A history of randomization

Much of my current research involves randomized control trials (RCTs), in which participants or clusters of participants are randomized into a treatment group (or groups) and a control group. The treatment group gets some sort of intervention and the control group does not. If the sample size is large enough, randomization ensures that each group is ex ante identical and that therefore any difference in outcomes can be causally attributed to the intervention and not e.g. to selection bias or existing trends.

A couple of colleagues and I started talking about the historical origins of randomization in science. Most people associate this approach with clinical trials in medicine and epidemiology, which is indeed where they gained fame, but I was pretty sure that they had earlier and first been used in agriculture by the pioneering statistician and biologist Ronald Fisher. I was half right: Fisher did use them earlier, and his text on experimental design is a classic treatise laying out the principles of randomization, but he was not first.

Apparently the first reference to comparing treatment and control groups is in the Book of Daniel in the bible, where King Nebuchadnezzar orders his people to eat only meat and drink only wine (for their health). When some object, he allows them to eat only legumes and drink only water for 10 days, after which he compares their health to the “control” group of meat-eaters. They do better, so he allows them to continue their diet. Note, however, the lack of randomization and hence the possibility of a strong selection effect. The king appears to implicitly understand this, since he does not order everyone to switch to the new diet.

That story is told in this interesting medical history of clinical trials (as well as this follow-up article). It also discusses the famous streptomycin (for tuberculosis) trial of 1946 (published 1948), which is generally considered the first random trial in medicine. Indeed the wikipedia article on RCTs calls it the first published RCT, although as we shall see this is essentially incorrect. One of the medical histories bizarrely states, without citation, “The idea of randomization was introduced in 1923.” This is wrong by approximately three centuries.

A few years earlier, during the war, the british Medical Research Council performed a trial of patulin (related to penicillin) for the common cold.
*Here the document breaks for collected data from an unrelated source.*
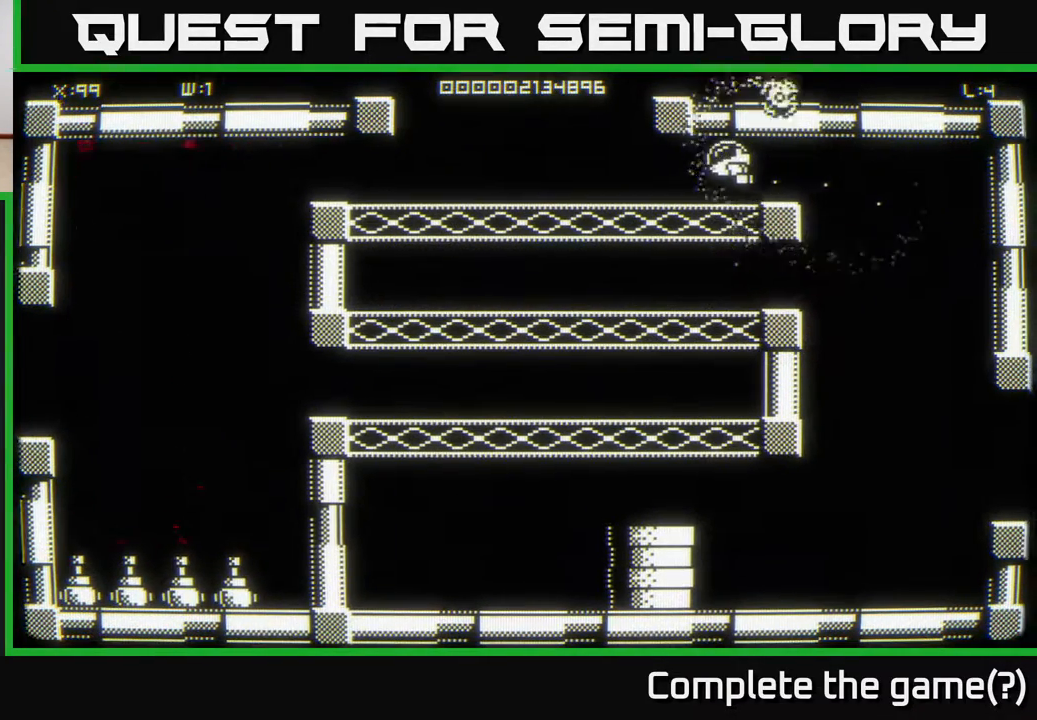
{"buttons": [], "left_stick": "left", "right_stick": "center", "events": [[200, "left_stick", "down-left"], [350, "left_stick", "left"]]}
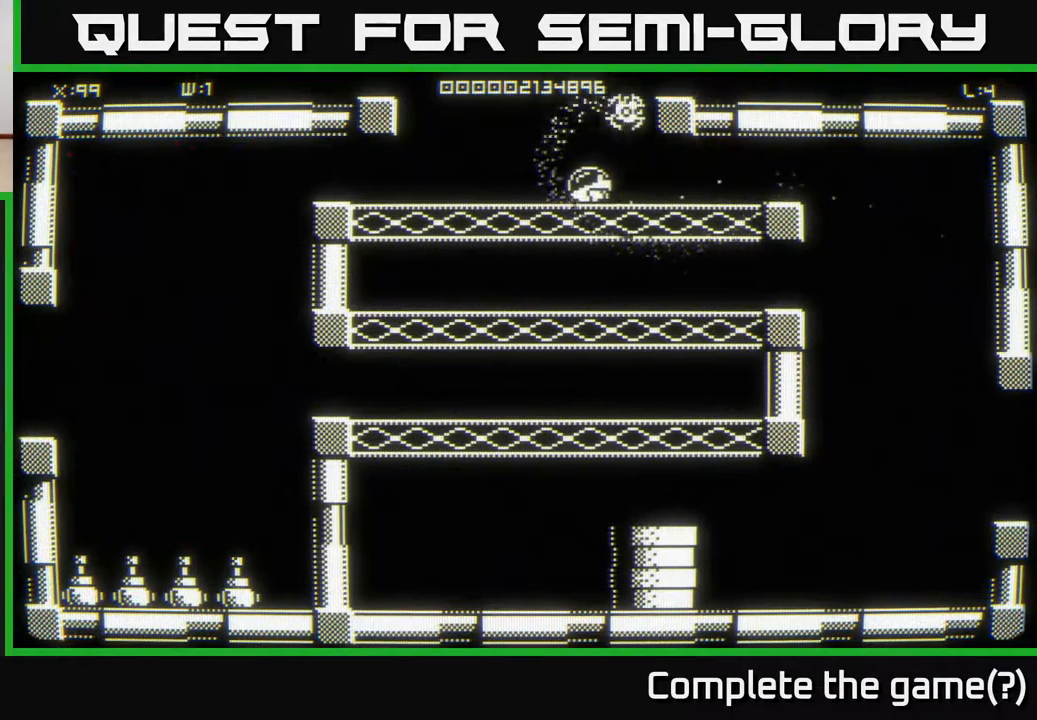
{"buttons": [], "left_stick": "left", "right_stick": "center", "events": []}
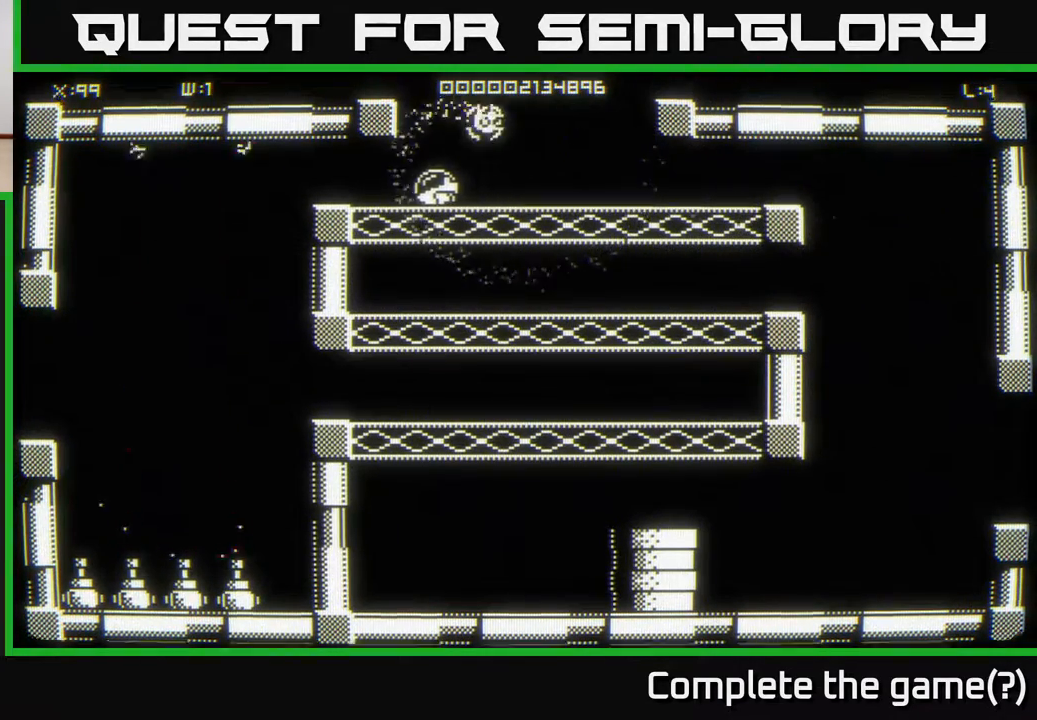
{"buttons": [], "left_stick": "down", "right_stick": "center", "events": [[350, "left_stick", "down-left"], [483, "left_stick", "down"]]}
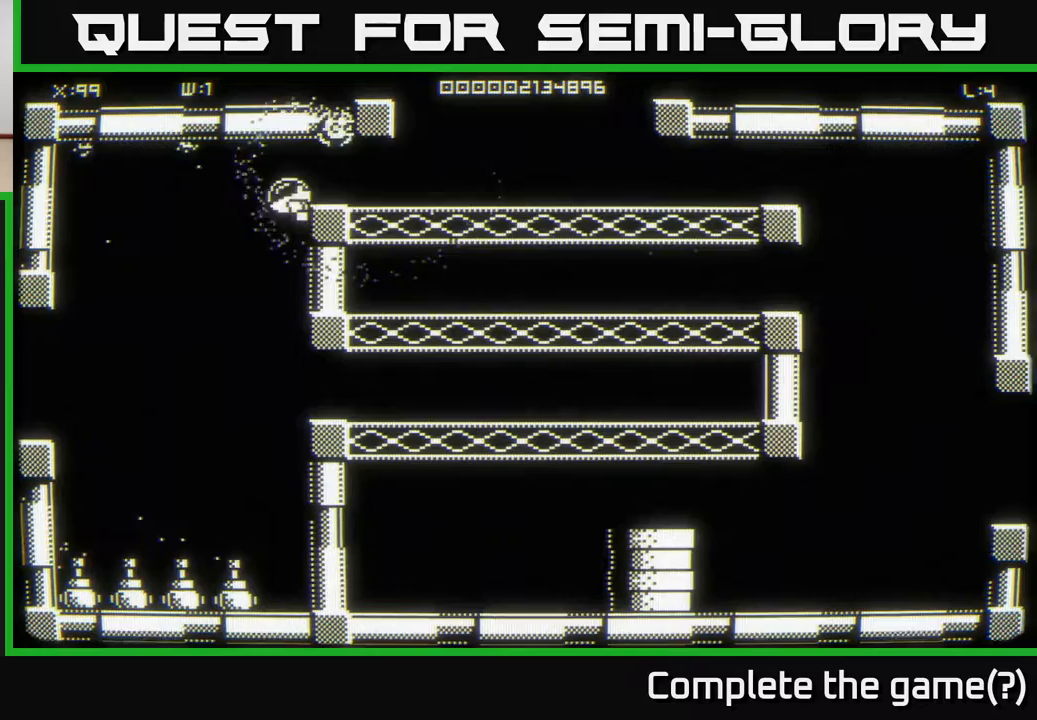
{"buttons": [], "left_stick": "down", "right_stick": "center", "events": []}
They didn’t explicitly randomize; instead they alternated patients to treatment vs control. That strikes me as a generally valid approach, and they also deserve a lot of credit for carefully double-blinding the study. Apparently there was also an early randomized experiment to test a potential immunization against whooping cough. But neither of these interventions proved efficacious, and the streptomycin trial was published first, so it takes the credit (within medicine).

Meanwhile the medical literature points back to Dr. James Lind, an 18th-century physician who decided to test various methods for treating scurvy while serving as a naval ship’s surgeon in 1747. He took 12 diseased sailors, split them into groups of two, and gave each of the six groups a different treatment (cider, sea water, nutmeg, etc). After 6 days one group showed marked improvement: those who had received oranges and lemons. Formally this wasn’t randomized, and the sample size was very small, but this is probably the first rigorous experiment along such lines.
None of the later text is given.